Il MotoGP cerca di introdurre la radio nel casco, ma Pedro Acosta sottolinea la difficoltà del primo passo.

Un pilota di moto testa un nuovo sistema di comunicazione nel casco, mentre sottolinea la difficoltà del primo passo
Un pilota di moto testa un nuovo sistema di comunicazione nel casco, mentre sottolinea la difficoltà del primo passo

Un passo avanti verso la comunicazione

Il MotoGP si avvicina alla realizzazione di una comunicazione radio integrata nel casco, un passo che potrebbe rivoluzionare la competizione. Pedro Acosta, uno dei piloti più promettenti della categoria, ha testato un nuovo sistema di oreillette che potrebbe rappresentare un’evoluzione significativa. Tuttavia, il pilota spagnolo ha sottolineato che il primo ostacolo non è tanto parlare ai piloti, ma garantire un comfort e una concentrazione ottimali durante le gare. Il comfort è la priorità
Acosta ha espresso soddisfazione per il nuovo sistema, che è stato progettato per adattarsi alle sue preferenze personali. «Hanno trovato un modo per adattare i bouchons d’oreille che uso a un nuovo modello», ha spiegato il pilota. Questo risultato rappresenta un progresso notevole, soprattutto considerando le sfide tecniche legate all’integrazione di un sistema audio nel casco. L’obiettivo non è solo di migliorare la comunicazione, ma di garantire che il pilota non venga distratto o disturbato durante la gara.

Un’evoluzione tecnica complessa

La realizzazione di una radio nel casco non è un semplice aggiornamento tecnico. Il MotoGP deve affrontare sfide uniche rispetto alla Formula 1, dove i piloti si trovano in un ambiente più protetto. I piloti di moto, invece, devono gestire condizioni estreme, con temperature elevate, rumore intenso e movimenti costanti. «Non si può togliere una mano dal manubrio per riposizionare l’orecchio a 300 km/h», ha sottolineato Acosta. Questo rende la progettazione del sistema particolarmente complessa.

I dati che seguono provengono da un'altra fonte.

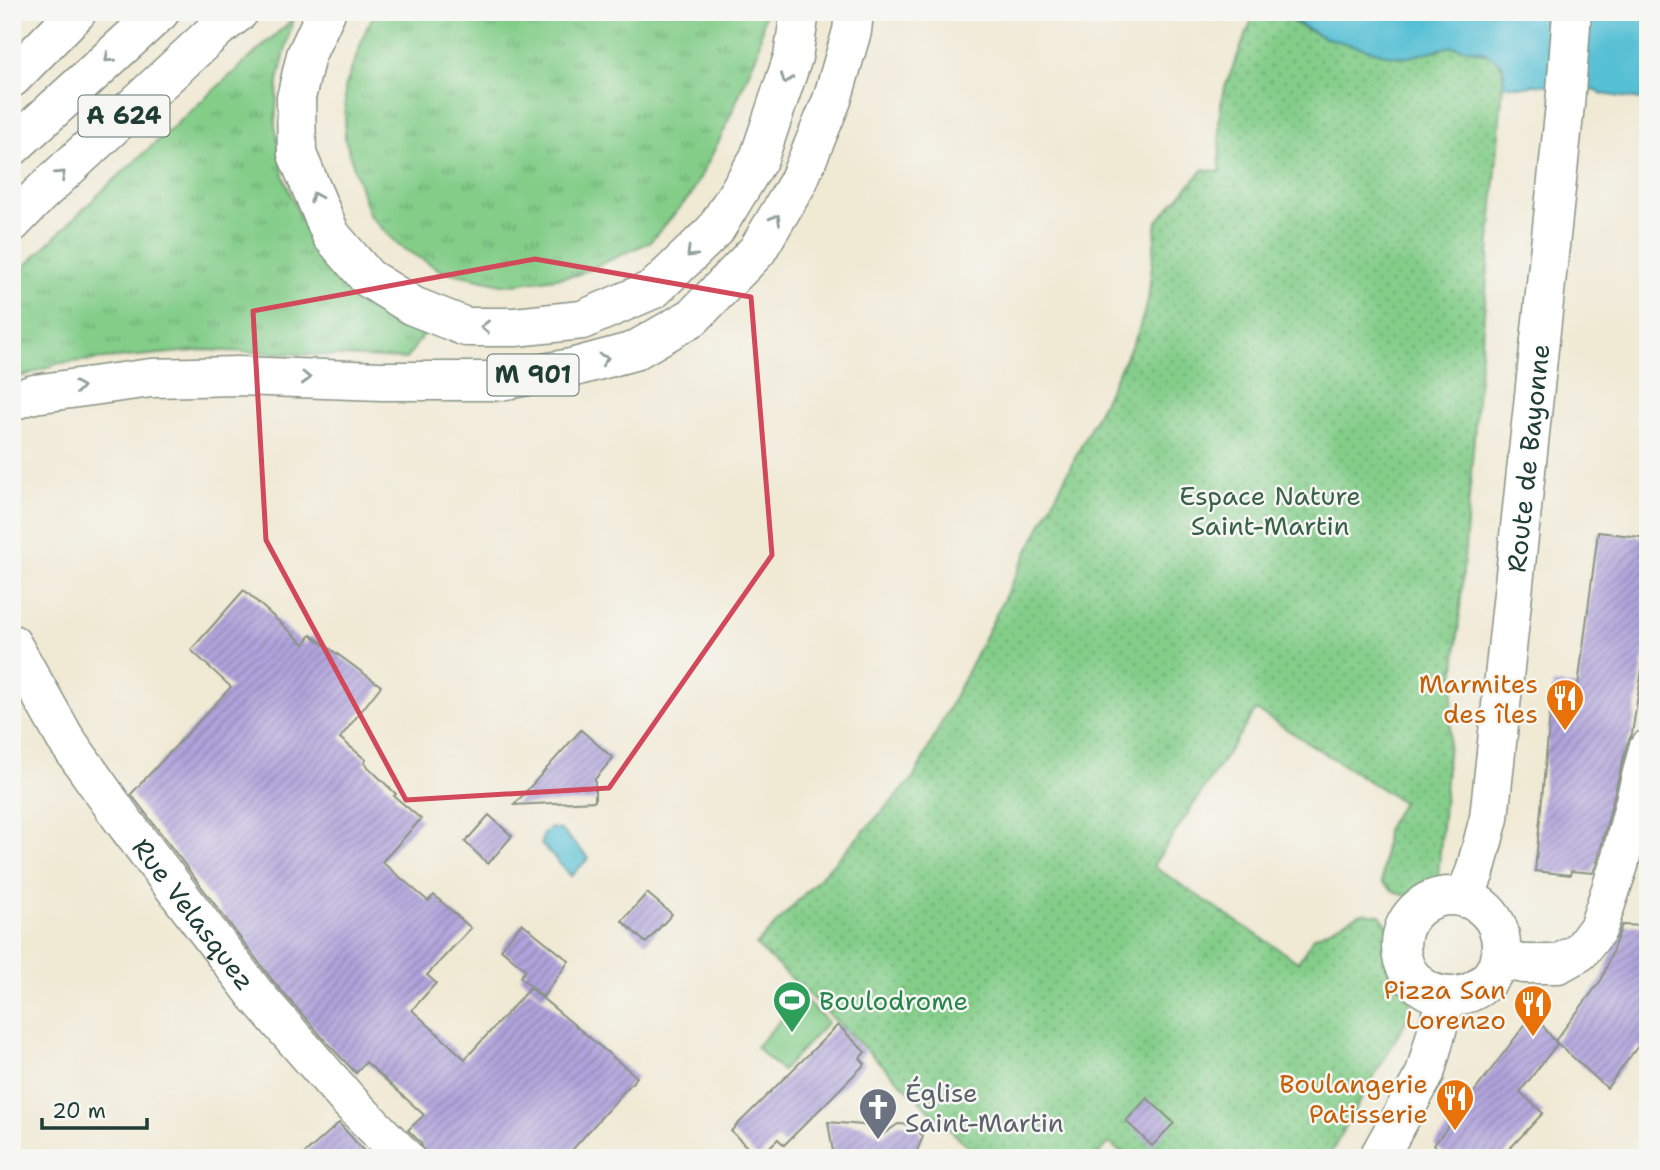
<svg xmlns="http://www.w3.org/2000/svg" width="1660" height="1170" viewBox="0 0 1660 1170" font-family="'Shantell Sans',sans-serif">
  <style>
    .grass { fill: url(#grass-tufts); stroke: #51855e; stroke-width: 2 }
    .park { fill: url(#park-dots); stroke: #51855e; stroke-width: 2 }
    .pitch { fill: #83cd89; stroke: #51855e; stroke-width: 2 }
    .water { fill: #57c0d4; stroke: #3b7e84; stroke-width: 2 }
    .building { fill: url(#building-hatch) }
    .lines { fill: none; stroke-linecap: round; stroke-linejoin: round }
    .minor-casing { stroke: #889384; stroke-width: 41 }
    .highway-casing { stroke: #889384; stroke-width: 41 }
    .minor { stroke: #fff; stroke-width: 38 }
    .highway { stroke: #fff; stroke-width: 38 }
    .oneway { stroke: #8f9e9a }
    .marked { fill: none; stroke: #d1495b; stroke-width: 5; stroke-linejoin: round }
    .labels { text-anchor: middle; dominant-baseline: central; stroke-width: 5; stroke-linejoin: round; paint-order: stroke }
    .shield { fill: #f6f6f2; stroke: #60746d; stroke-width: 2 }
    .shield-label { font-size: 24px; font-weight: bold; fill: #1f3d34 }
    .street-label { font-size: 26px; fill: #1f3d34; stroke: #f6f6f2 }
    .park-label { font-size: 26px; fill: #386149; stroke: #f6f6f2 }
    .food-label { font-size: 26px; fill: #c56008; stroke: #f6f6f2; text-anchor: end }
    .leisure-label { font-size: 26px; fill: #27864d; stroke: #f6f6f2; text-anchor: start }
    .worship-label { font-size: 26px; fill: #5b616d; stroke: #f6f6f2; text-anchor: start }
  </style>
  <defs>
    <pattern id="grass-tufts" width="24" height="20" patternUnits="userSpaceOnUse" patternTransform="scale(1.75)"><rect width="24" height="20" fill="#83cd89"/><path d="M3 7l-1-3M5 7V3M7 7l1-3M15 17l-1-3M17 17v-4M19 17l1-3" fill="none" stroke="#6ba871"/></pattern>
    <pattern id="park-dots" width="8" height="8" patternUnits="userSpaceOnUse" patternTransform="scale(1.75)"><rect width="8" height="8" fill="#83cd89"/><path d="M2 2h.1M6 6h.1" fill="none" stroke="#6ba871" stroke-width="1.8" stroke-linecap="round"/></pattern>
    <pattern id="building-hatch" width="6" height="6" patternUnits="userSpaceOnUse" patternTransform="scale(1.75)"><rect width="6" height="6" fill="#b0a3db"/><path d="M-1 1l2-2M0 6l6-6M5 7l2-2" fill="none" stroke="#8f86b2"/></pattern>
  </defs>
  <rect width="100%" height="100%" fill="#f6f6f2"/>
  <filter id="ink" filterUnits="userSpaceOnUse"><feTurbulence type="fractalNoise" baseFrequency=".0143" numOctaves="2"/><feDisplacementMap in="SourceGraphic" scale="14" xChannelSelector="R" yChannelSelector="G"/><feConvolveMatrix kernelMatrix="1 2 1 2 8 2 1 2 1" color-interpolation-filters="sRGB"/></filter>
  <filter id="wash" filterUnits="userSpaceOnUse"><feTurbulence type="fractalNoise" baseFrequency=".00686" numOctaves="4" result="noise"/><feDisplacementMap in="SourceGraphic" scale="28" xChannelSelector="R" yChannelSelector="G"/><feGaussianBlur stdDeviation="1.57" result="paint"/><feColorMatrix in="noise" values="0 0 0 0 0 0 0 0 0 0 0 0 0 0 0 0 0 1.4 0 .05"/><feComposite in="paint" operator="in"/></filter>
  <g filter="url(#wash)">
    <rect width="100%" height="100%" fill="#f0e9d4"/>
    <g class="grass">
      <path d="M376,12H765L758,51L722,135L691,195L650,242L577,275L507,285L442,271L399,246L369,215L345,139V88L367,27Z"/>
      <path d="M293,19L278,81L275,124L283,175L308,237L347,287L424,334L406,359L205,350L60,363L12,380V279L103,190Z"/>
    </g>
    <path class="park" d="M1255,12H1277L1305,29L1342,42L1393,56L1409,57L1451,46L1467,48L1496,58L1504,71L1438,877C1414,893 1408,906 1382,882L1386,830L1402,802L1256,710L1153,866L1298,962L1314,937L1362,913L1380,915L1389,928L1391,965L1407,990L1412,1010L1328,1158H1139L1119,1151L1109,1143L1095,1158H980L756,945L913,779L1137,335L1148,301L1157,221L1204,169L1220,172L1219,121L1223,92Z"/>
    <path class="pitch" d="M802,997L828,1022L782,1071L756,1047Z"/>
    <g class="water">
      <path d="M1277,12H1648V101L1602,94L1597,90L1534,84L1528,87L1503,85L1504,71L1501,63L1482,51L1451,46L1409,57L1393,56L1323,37Z"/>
      <path d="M551,828L561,830L589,858L571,876L541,844L543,834Z"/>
    </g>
    <g id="blocks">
      <g class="building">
        <path d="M1598,532L1648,538V630L1632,734L1627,744L1598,859L1593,873L1571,871L1570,875L1535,871L1553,684L1578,686Z"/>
        <path d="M244,590L304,644L311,635L381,686L340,738L366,760L364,763L396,794L394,796L421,819L382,862L428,901L434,895L471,928L427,975L436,983L412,1010L465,1059L530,988L637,1077L565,1158H426L421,1143L408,1130L424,1115L366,1062L356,1073L330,1046L273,981L131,794L231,687L191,650Z"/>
        <path d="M581,730L613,758L595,779V801L514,805Z"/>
        <path d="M489,815L512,836L488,864L465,842Z"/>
        <path d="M647,893L672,914L646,943L622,921Z"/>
        <path d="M522,923L569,961L543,997L520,977L526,970L501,949Z"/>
        <path d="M1622,925L1648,926V1052L1638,1046L1607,1088L1555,1041L1602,979Z"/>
        <path d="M1531,1017L1543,1026L1557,1044L1520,1092L1543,1113L1501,1158H1450L1434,1145Z"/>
        <path d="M838,1025L865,1052L860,1058L865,1064L784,1145L778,1139L758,1158L731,1131Z"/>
        <path d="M1147,1098L1174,1123L1152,1146L1126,1121Z"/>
        <path d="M828,1122L863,1125L882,1135L898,1124L914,1125L923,1137L915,1155L920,1158H834Z"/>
        <path d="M339,1123L370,1158H300Z"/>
      </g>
    </g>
  </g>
  <g filter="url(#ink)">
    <use href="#blocks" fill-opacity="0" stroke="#889384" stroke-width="2"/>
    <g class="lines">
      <defs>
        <g id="minor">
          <path id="s1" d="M12,644L65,738L122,819L256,995L348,1100L405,1158"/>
          <circle cx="1451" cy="946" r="50"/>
          <path id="s2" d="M1464,898L1475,872L1489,818L1565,105L1572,12"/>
          <path d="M1499,959L1523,964H1558L1580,952L1598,928L1619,865L1648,749"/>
          <path d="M1378,1158L1425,1074L1446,997"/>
        </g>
        <g id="highway">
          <path d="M326,12L306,55L296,98L297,154L331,235L368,278L413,306L466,327H515L582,320L654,289L715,230L759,158L793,57L800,12"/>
          <path d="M12,78L77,12"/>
          <path d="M12,147L160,12"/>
          <path d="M12,223L39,195L217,29L239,12"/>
          <path d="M12,401L34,394L151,378L238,376L382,381H500L571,368L634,351L693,317L757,251L798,182L832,100L852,31L854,12"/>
        </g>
      </defs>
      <use href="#minor" class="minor-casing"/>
      <use href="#highway" class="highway-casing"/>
      <use href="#minor" class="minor"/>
      <use href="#highway" class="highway"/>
    </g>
    <defs><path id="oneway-chevron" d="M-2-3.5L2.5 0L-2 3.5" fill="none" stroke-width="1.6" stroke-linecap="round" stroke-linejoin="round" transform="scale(1.75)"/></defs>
    <g class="oneway">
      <use href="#oneway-chevron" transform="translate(109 58) rotate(138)"/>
      <use href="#oneway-chevron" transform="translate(786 79) rotate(109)"/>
      <use href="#oneway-chevron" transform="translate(61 175) rotate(-43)"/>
      <use href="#oneway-chevron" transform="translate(315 197) rotate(-113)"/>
      <use href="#oneway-chevron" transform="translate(776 219) rotate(-59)"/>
      <use href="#oneway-chevron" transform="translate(691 253) rotate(135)"/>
      <use href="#oneway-chevron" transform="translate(485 327) rotate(-179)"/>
      <use href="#oneway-chevron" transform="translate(604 359) rotate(-15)"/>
      <use href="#oneway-chevron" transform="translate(306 378) rotate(2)"/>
      <use href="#oneway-chevron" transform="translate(79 387) rotate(-8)"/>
    </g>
  </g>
  <path class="marked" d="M535,259L751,297L772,555L609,788L406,800L266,540L253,311Z"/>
  <defs>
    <symbol id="restaurant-pin" viewBox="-11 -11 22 30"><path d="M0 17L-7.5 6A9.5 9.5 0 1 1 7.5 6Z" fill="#e8710a" stroke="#f6f6f2"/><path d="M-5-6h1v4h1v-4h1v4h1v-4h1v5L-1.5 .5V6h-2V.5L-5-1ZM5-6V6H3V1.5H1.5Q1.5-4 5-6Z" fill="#fff"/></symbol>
    <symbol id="stadium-pin" viewBox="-11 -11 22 30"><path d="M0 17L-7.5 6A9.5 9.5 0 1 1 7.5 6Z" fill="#2e9e5b" stroke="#f6f6f2"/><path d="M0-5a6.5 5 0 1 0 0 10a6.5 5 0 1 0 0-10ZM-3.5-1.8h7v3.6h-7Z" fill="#fff"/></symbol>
    <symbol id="church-pin" viewBox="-11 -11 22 30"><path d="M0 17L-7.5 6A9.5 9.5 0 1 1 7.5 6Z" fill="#6b7280" stroke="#f6f6f2"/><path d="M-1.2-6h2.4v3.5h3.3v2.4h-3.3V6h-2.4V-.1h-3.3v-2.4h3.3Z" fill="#fff"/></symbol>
  </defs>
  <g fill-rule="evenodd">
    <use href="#restaurant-pin" x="1543" y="676" width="44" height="60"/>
    <use href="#stadium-pin" x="770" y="978" width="44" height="60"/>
    <use href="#restaurant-pin" x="1511" y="982" width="44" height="60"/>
    <use href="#restaurant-pin" x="1433" y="1076" width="44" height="60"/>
    <use href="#church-pin" x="856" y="1085" width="44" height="60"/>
  </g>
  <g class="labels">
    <g class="shield">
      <rect x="78.5" y="95.5" width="91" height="41" rx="5"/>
      <rect x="487.5" y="354.5" width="91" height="41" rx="5"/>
    </g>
    <g class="shield-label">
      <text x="124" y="116">A 624</text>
      <text x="533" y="375">M 901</text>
    </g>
    <g class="street-label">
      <text stroke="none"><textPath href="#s2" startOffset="446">Route de Bayonne</textPath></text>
      <text stroke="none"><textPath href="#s1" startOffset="326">Rue Velasquez</textPath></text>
    </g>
    <g class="park-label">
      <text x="1270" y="495">Espace Nature<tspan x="1270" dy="30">Saint-Martin</tspan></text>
    </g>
    <g class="food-label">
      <text x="1538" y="683">Marmites<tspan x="1538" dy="30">des îles</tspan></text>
      <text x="1506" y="989">Pizza San<tspan x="1506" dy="30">Lorenzo</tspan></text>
      <text x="1428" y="1083">Boulangerie<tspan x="1428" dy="30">Patisserie</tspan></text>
    </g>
    <g class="leisure-label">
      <text x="819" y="1000">Boulodrome</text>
    </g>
    <g class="worship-label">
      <text x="905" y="1092">Église<tspan x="905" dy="30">Saint-Martin</tspan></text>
    </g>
  </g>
  <rect width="1660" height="1170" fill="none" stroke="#f6f6f2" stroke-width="42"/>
  <path d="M42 1118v10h105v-10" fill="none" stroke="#1f3d34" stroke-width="3.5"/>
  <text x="52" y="1118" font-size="21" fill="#1f3d34" stroke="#f6f6f2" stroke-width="5" paint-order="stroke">20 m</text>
</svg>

La tecnologia deve adattarsi al pilota
La soluzione adottata da Dorna, l’organizzatore del MotoGP, mira a creare un sistema che rispetti le esigenze del pilota. Invece di imporre un modello standard, i tecnici hanno cercato di replicare le sensazioni dei bouchons d’oreille che Acosta utilizza da anni. Questo approccio ha portato a un risultato soddisfacente, che potrebbe rappresentare un’evoluzione significativa per la categoria. Tuttavia, il sistema non è ancora completo e la comunicazione bidirezionale rimane un obiettivo a lungo termine.

Un cambiamento culturale e strategico

L’introduzione della radio nel casco potrebbe modificare non solo la tecnologia, ma anche la cultura della competizione. La Formula 1 ha trasformato la comunicazione in un elemento chiave del suo spettacolo, con ordini di squadra, strategie e reazioni spontanee che diventano parte del contenuto. Il MotoGP, pur mantenendo la sua identità, potrebbe seguire una strada simile. Tuttavia, il pilota deve rimanere autonomo, interpretando le condizioni della pista e decidendo quando attaccare. La radio potrebbe trasferire parte di questa responsabilità agli ingegneri, ma non senza conseguenze.

Un’evoluzione che richiede tempo
Nonostante i progressi, il sistema non è ancora pronto per l’uso in gara. La comunicazione bidirezionale, che potrebbe rappresentare una vera rivoluzione, è ancora lontana. «Non abbiamo ancora una data per l’introduzione del sistema», ha detto Acosta. Per il momento, il pilota testa semplicemente i bouchons d’oreille, un passo che potrebbe sembrare piccolo ma è fondamentale per il successo del progetto. La tecnologia deve prima diventare parte del quotidiano del pilota, prima di poter diventare un elemento strategico della gara.